Manchester United posted another quarter of net loss on Tuesday (Mar 1) as salary expenses rose and broadcast revenue fell after the spread of Omicron led to the postponement of some games, while the English soccer club looks to improve its on-pitch performance. “We have a clear vision and we are implementing a strategy to win with an empowered leadership team to drive that forward,” said newly appointed Chief Executive Officer Richard Arnold.
The 20-time domestic champions have struggled on the pitch lately, with a goaless draw at home to Watford on Saturday, denting their hopes of a top four finish in the Premier League as some rivals are inching closer in points with more games in hand.
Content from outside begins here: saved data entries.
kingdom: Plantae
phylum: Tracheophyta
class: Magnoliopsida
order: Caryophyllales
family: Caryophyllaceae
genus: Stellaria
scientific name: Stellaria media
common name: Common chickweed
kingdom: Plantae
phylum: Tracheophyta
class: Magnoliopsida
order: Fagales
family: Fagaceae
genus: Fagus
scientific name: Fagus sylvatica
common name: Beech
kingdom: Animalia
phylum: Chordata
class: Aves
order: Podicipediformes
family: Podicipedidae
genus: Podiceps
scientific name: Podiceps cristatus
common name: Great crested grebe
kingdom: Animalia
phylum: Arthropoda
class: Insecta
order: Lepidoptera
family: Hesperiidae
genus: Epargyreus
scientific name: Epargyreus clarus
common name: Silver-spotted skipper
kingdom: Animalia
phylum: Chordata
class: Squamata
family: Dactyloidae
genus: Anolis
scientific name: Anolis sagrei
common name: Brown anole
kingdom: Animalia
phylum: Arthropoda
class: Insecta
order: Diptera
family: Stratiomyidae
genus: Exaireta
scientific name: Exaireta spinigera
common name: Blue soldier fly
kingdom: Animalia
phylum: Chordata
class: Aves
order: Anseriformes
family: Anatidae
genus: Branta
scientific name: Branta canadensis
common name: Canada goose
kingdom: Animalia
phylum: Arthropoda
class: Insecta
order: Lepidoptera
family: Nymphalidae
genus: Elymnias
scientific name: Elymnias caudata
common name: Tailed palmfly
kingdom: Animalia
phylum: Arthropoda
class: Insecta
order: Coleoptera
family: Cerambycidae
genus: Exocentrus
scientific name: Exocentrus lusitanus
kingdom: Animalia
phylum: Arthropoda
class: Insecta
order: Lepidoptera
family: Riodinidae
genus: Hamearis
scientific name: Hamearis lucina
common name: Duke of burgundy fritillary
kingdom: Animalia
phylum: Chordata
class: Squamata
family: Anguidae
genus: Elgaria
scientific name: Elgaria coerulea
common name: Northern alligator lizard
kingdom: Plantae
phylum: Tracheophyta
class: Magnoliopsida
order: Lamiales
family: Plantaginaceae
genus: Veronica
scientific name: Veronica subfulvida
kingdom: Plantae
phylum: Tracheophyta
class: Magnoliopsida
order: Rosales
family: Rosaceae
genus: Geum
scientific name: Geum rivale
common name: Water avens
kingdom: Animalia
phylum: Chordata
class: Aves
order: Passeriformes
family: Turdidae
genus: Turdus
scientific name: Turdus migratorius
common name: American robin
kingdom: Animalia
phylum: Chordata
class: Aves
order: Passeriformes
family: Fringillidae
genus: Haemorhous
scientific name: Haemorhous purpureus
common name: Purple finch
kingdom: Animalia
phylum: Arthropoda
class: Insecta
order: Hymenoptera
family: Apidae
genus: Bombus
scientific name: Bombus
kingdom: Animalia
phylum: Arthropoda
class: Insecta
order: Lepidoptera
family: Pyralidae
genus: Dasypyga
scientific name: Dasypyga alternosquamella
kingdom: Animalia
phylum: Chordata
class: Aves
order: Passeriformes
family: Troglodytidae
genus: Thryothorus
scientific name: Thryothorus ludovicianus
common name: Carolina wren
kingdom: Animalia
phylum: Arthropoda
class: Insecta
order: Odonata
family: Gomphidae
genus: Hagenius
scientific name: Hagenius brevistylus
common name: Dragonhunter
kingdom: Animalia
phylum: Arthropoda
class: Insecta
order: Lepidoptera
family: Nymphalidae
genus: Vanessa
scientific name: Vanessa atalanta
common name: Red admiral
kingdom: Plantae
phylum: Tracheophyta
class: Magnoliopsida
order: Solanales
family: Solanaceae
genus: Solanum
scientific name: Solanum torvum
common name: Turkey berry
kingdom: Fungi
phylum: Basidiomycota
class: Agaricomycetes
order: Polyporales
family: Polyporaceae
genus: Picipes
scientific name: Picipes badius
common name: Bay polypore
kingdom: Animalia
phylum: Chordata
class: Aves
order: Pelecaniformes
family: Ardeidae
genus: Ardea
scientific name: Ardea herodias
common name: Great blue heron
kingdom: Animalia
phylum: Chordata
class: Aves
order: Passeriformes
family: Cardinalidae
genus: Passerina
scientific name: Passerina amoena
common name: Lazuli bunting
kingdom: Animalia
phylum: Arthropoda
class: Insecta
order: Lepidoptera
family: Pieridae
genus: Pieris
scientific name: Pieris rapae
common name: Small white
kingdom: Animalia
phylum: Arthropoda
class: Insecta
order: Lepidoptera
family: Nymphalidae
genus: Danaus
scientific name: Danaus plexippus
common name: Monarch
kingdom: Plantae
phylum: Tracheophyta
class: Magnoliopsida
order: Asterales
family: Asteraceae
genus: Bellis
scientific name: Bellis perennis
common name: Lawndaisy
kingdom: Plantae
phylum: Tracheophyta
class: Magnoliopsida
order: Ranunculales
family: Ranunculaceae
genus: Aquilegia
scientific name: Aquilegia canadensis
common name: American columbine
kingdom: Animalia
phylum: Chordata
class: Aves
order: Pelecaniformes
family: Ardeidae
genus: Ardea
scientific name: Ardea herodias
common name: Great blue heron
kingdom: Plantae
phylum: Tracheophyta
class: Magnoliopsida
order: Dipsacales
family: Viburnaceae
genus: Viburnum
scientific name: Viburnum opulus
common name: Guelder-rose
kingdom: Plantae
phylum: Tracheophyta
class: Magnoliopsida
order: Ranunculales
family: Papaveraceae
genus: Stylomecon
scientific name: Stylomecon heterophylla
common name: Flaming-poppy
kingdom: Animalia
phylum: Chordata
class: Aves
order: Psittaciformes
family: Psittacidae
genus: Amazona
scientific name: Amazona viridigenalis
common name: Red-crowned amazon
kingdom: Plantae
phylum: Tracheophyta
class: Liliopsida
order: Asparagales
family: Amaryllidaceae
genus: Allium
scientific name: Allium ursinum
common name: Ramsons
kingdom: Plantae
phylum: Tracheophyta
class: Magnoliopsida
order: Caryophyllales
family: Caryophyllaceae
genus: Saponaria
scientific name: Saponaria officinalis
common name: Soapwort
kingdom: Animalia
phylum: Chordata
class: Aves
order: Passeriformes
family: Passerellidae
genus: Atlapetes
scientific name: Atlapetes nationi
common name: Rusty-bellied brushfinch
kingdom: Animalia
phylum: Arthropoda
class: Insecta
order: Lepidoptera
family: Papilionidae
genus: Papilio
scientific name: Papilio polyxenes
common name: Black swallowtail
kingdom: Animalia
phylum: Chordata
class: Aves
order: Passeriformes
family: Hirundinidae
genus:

Arnold was promoted in January this year, effectively replacing executive vice-chairman Ed Woodward, who stepped down following his involvement in the breakaway European Super League project that angered fans and regulators.
The English soccer club’s broadcast revenue fell 20.5 per cent to 86.4 million pounds for the three months ended Dec 31. Total revenue grew 7.3 per cent to 185.4 million pounds.
However, losses at the club, owned by the American Glazer family, have narrowed as compared with the three months prior as fans thronged its Old Trafford stadium at full capacity again after the lifting of pandemic-related restrictions.
Man United, which earlier this week withdrew Russian airline Aeroflot’s sponsorship rights after Russia invaded Ukraine, did not provided a financial forecast for the year.